Buyer’s remorse took up residency in the stalls of our brains if not our hearts. A horse farm is reputed to be a black hole for losing money, a close third to roulette and the lottery, maybe tied with inn-keeping, a business Scott and I know a little something about. Since 1990 we have owned The White Hart Inn, the local watering hole that shelters leaf-peeping tourists and parents visiting their kids boarding at the resident prep schools, not to mention the regulars who imbibe at the popular tap room bar. Over two-hundred years old, it holds court on the village green as the foremost historic landmark in town. Its twenty-six rooms and restaurant have served the town well. The broad columned porch anchors a comfortable building with a patina that welcomes the casual and the posh. It seems everyone has a story about their experiences there, and no matter where Scott and I go in the world, we find six degrees of separation circling back not to Kevin Bacon (who has a house in the area and is an occasional customer), but to The White Hart Inn. The White Hart “family” echoes a soap opera and it is probably best we do not know even half of what else goes on alongside business, but, all in all, inn-keeping has been fun. We further integrated into the community and, though the business will never support us, it steeled our nerves to our next unplanned adventure of horsekeeping.
In three months we would close on the horse farm property and have to hit the ground running with repairs and renovations on that May 1st or lie dormant over the long winter. Not the types to postpone gratification, intuitively Scott and I objected to years passing with the farm horseless. But even the basics were undecided: should we lease the farm outright, maintain total control, or so
me combination?
What we needed was an expert: a competent, take-charge, honest, likable farm manager who could ultimately run the business but start immediately advising us how to set it all up. Logical yes, but Salisbury offered a limited employment pool. This job required someone multi-talented, dexterous and independent. On the one hand, we didn’t want to turn the place completely over to someone who ignored our input and evaded control; that was why we bought it in the first place. On the other, we could never educate ourselves, find the contractor, and oversee the planning, let alone the construction, from New York City in three short months. Scott may have purchased all the how-to books, which I gave a thorough read, but wisdom is realizing what you don’t know. We wised up rapidly.
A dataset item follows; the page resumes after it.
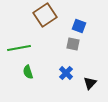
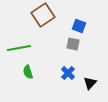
brown square: moved 2 px left
blue cross: moved 2 px right
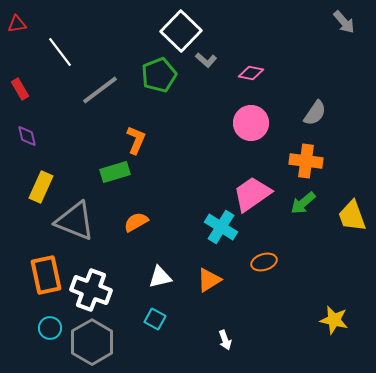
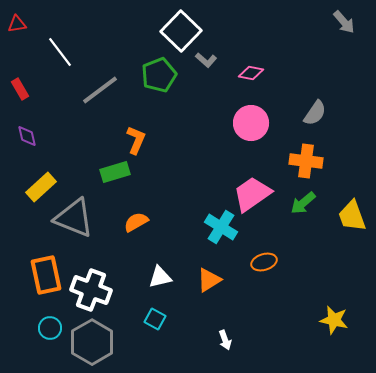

Word of our impending purchase grapevined through our small community.
“Have you heard that the Boks bought that old Johnson place? What do they know about the horse business?”
No doubt their chuckles descended to belly laughs with “They paid what? For that?”
In the eyes of the local population, weekenders possess more money than sense, spending it lavishly on the real estate (thereby pushing up prices and the cost of living) and then expecting the locally provided services to come cheap. I am acutely conscious of the full-timers’ angle of vision, their long witness to the forgotten years of slow-moving properties and declining values. But we’ve been here long enough to remember and to have been burned. We lost money on our first house in Salisbury. Buying at the top of the market in 1989, we resold ten years and many improvements later at the same price. But since 2002, it has been a stretch of rising prices. The vast sums people cough up for their Litchfield County real estate is general knowledge with all transactions, including names, listed in the local newspaper, along with fender-benders, bad checks, domestic disputes, and “doo-eys,” the vernacular for DUI and DWI citations.